Prompt => Please return all of the material below word for word, leaving the pictures out of your answer.

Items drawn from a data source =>
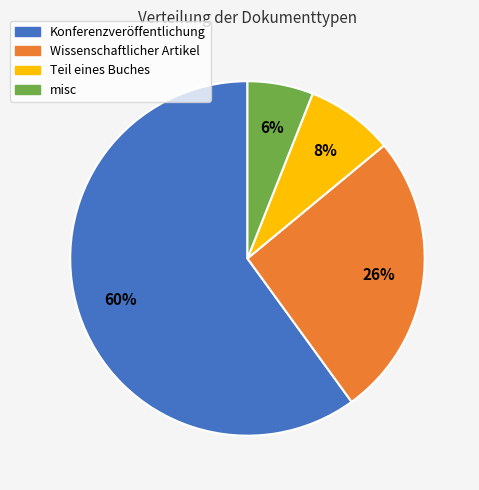

How many slices are in this pie chart?

4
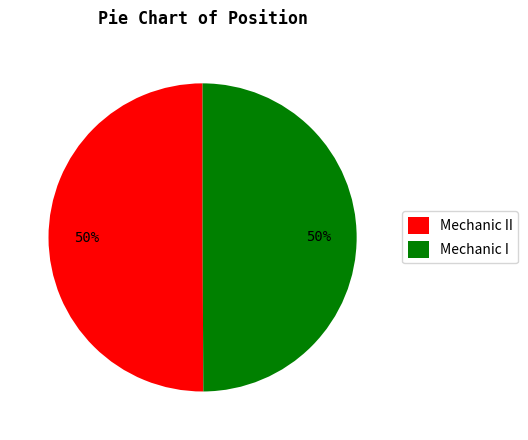

How many slices are in this pie chart?

2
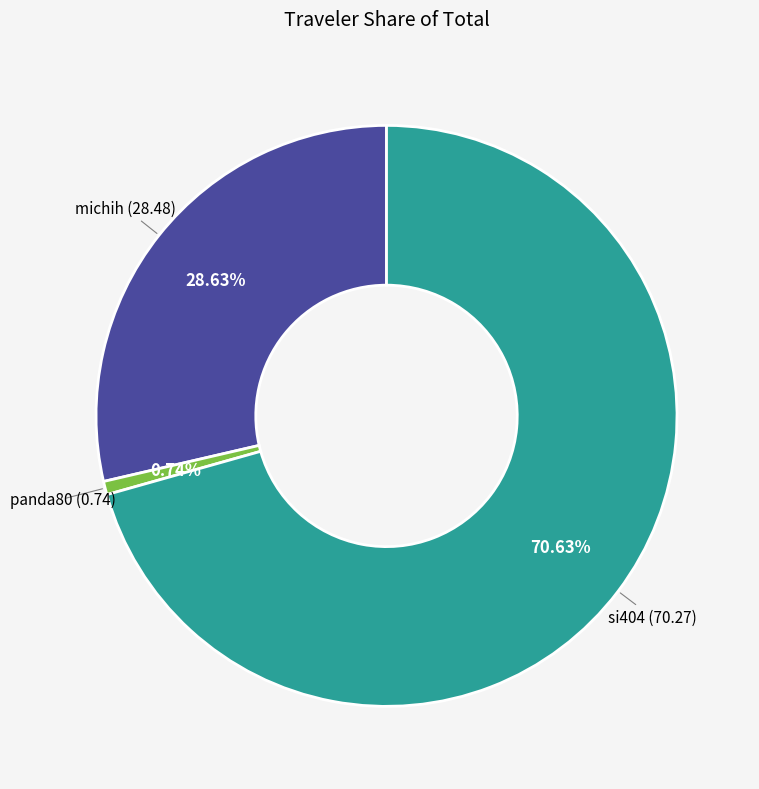

What portion of the pie excludes si404?

29.4%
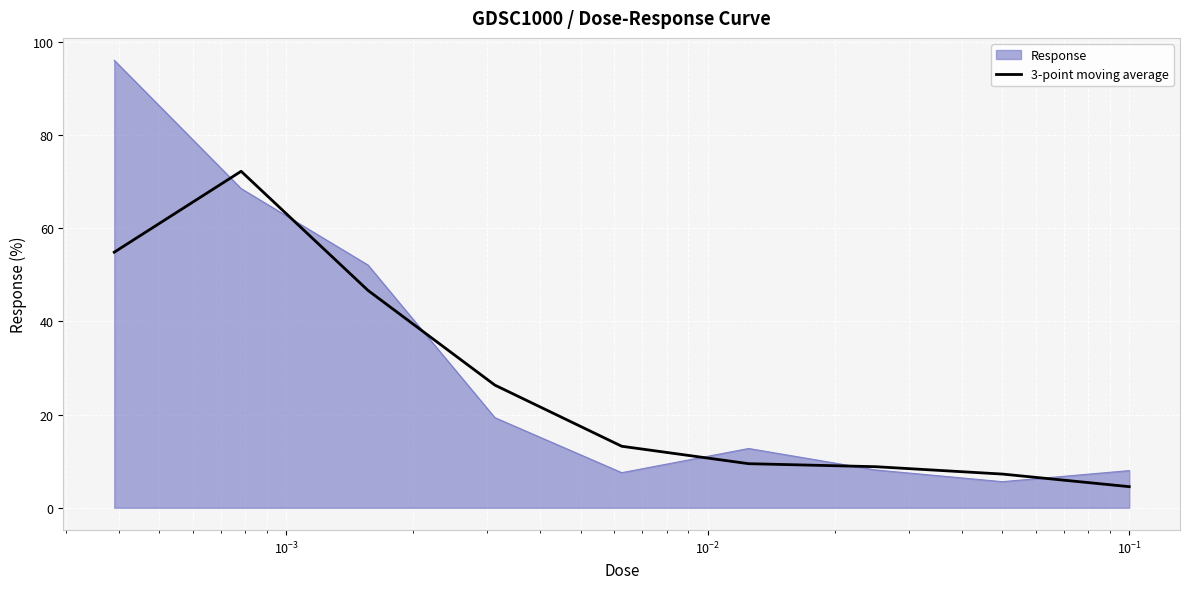

What is the smallest value displayed?

4.5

Result of this task =>
How many slices are in this pie chart?

4

How many slices are in this pie chart?

2

What portion of the pie excludes si404?

29.4%

What is the smallest value displayed?

4.5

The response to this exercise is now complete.